* **BACAAN**:
--------

PGTKI, PELUANG ATAU ANCAMAN BAGI TK ?
Drs. A. Sardi
Sejak dihapusnya Sekolah Pendidikan
Guru (SPG) yang menyiapkan tenaga Guru SD (spesialisasi) Guru SD
Matematika-IPA, Guru SD IPS-Bahasa, dan Guru TK di era tahun 80-an , dengan
alasan adanya tuntutan jaman dan kualitas out
put dinilai belum profesional sebagai guru, hingga saat ini pemerintah
belum menentukan penggantinya. Sementara di lapangan, sangat membutuhkan tenaga
guru (khususnya TK dan SD).
Kondisi tersebut berefek pula bagi
Perguruan Tinggi, khususnya IKIP yang membuka program Jurusan KTP (Kurikulum
dan Teknologi Pendidikan), yang secara umum mempersiapkan agar lulusannya
menjadi tenaga kependidikan / guru di SPG. Akibatnya banyak lulusan jurusan ini
yang menganggur.
Saat ini pemerintah sedang menggalakkan
penyelenggaraan dan memberikan kesempatan kepada masyarakat umum untuk “membuka” lembaga Taman Kanak-Kanak
(TK) Umum ,TK Islam, Kelompok Berbain
(KB), TK Alquran, Taman Penitipan Anak (TPA), maupun lembaga satuan PAUD sejenis
lainnya.
Dasar
penyelenggaraan itu adalah Undang Undang RI Nomor 20 Tahun 2003 Pasal 28 Ayat 3
tentang Pendidikan Taman Kanak Kanak yang merupakan pendidikan anak usia dini
pada jalur pendidikan formal yang bertujuan membantu anak didik mengembangkan
berbagai kemampuan psikis maupun fisik yang meliputi moral dan nilai agama, sosial,
emosional, kemandirian, kognitif,
bahasa, motorik / fisik, dan seni untuk memasuki sekolah dasar. Ditegaskan pula
pada Peraturan Pemerintah Nomor 27 Tahun 1990, Bab I Pasal 1 Ayat 2, Pendidikan
Taman Kanak Kanak adalah salah satu bentuk pendidikan prasekolah yang
menyediakan program pendidikan dini bagi anak usia dini, bagi anak usia empat
tahun sampai memasuki pendidikan dasar. Sedangkan Peraturan Menteri Pendidikan
Nasional Nomor 36 Tahun 2010 tentang Organisasi dan Tata Kerja Kementerian
Pendidikan Nasional, dalam peraturan tersebut ditegaskan bahwa pembinaan PAUD
baik non formal, formal, maupun informal di bawah binaan Direktorat Jenderal
Pendidikan Anak Usia Dini, Nonformal, Informal (Dijen PAUDINI), yang secara
teknis dilaksanakan oleh Direktorat Pembinaan Pendidikan Anak Usia Dini.
Berdasarkan
pentunjuk persyaratan mendirikan Taman Kanak-Kanak bagi Pemerinatah maupun
Swasta yang dikeluarkan oleh Plt.

--------

* **DATA TUGAS**:
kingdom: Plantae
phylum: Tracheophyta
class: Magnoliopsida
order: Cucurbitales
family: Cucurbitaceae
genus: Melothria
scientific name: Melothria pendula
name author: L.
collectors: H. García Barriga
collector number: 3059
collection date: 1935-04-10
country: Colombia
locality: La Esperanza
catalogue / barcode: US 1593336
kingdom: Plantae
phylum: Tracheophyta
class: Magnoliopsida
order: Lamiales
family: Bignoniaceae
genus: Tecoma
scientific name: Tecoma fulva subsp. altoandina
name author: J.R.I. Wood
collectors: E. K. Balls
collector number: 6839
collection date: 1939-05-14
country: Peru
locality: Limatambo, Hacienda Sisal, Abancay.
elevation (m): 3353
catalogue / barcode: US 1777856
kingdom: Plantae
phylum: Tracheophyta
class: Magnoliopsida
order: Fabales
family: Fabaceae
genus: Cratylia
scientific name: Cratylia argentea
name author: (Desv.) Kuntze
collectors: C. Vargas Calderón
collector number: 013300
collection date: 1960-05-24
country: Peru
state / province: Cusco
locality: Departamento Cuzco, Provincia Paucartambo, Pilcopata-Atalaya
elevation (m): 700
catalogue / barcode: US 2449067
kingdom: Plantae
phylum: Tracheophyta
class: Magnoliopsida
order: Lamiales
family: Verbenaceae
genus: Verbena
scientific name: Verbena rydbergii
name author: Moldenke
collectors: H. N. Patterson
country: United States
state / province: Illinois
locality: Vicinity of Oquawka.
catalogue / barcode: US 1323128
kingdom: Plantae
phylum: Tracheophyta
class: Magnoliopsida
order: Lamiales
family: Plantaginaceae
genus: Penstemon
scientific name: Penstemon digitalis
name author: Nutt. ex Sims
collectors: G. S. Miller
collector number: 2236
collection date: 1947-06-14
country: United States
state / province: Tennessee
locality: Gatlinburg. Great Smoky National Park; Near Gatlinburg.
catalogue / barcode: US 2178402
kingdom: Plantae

--------

* **SOAL A**:
Tentukan apakah tiap pernyataan berikut sesuai dengan bacaan tentang PGTKI dan TK. Jawab ya atau tidak, lalu kutip kata-kata bacaan yang menentukannya.
(i) Pemerintah sudah menentukan pengganti SPG.
(ii) Banyak lulusan jurusan KTP yang menganggur.
(iii) Menurut Peraturan Pemerintah Nomor 27 Tahun 1990, pendidikan Taman Kanak-Kanak diperuntukkan bagi anak usia empat tahun sampai memasuki pendidikan dasar.
* **SOAL B**: Tuliskan kembali baris-baris dalam daftar, mulai dari baris yang memuat "genus: Cratylia" hingga akhir daftar. Baris awal dan baris akhir ikut disertakan.

* **JAWABAN LENGKAP A**:
(i) Tidak: "hingga saat ini pemerintah belum menentukan penggantinya"
(ii) Ya: "Akibatnya banyak lulusan jurusan ini yang menganggur"
(iii) Ya: "bagi anak usia empat tahun sampai memasuki pendidikan dasar"

* **JAWABAN LENGKAP B**:
genus: Cratylia
scientific name: Cratylia argentea
name author: (Desv.) Kuntze
collectors: C. Vargas Calderón
collector number: 013300
collection date: 1960-05-24
country: Peru
state / province: Cusco
locality: Departamento Cuzco, Provincia Paucartambo, Pilcopata-Atalaya
elevation (m): 700
catalogue / barcode: US 2449067
kingdom: Plantae
phylum: Tracheophyta
class: Magnoliopsida
order: Lamiales
family: Verbenaceae
genus: Verbena
scientific name: Verbena rydbergii
name author: Moldenke
collectors: H. N. Patterson
country: United States
state / province: Illinois
locality: Vicinity of Oquawka.
catalogue / barcode: US 1323128
kingdom: Plantae
phylum: Tracheophyta
class: Magnoliopsida
order: Lamiales
family: Plantaginaceae
genus: Penstemon
scientific name: Penstemon digitalis
name author: Nutt. ex Sims
collectors: G. S. Miller
collector number: 2236
collection date: 1947-06-14
country: United States
state / province: Tennessee
locality: Gatlinburg. Great Smoky National Park; Near Gatlinburg.
catalogue / barcode: US 2178402
kingdom: Plantae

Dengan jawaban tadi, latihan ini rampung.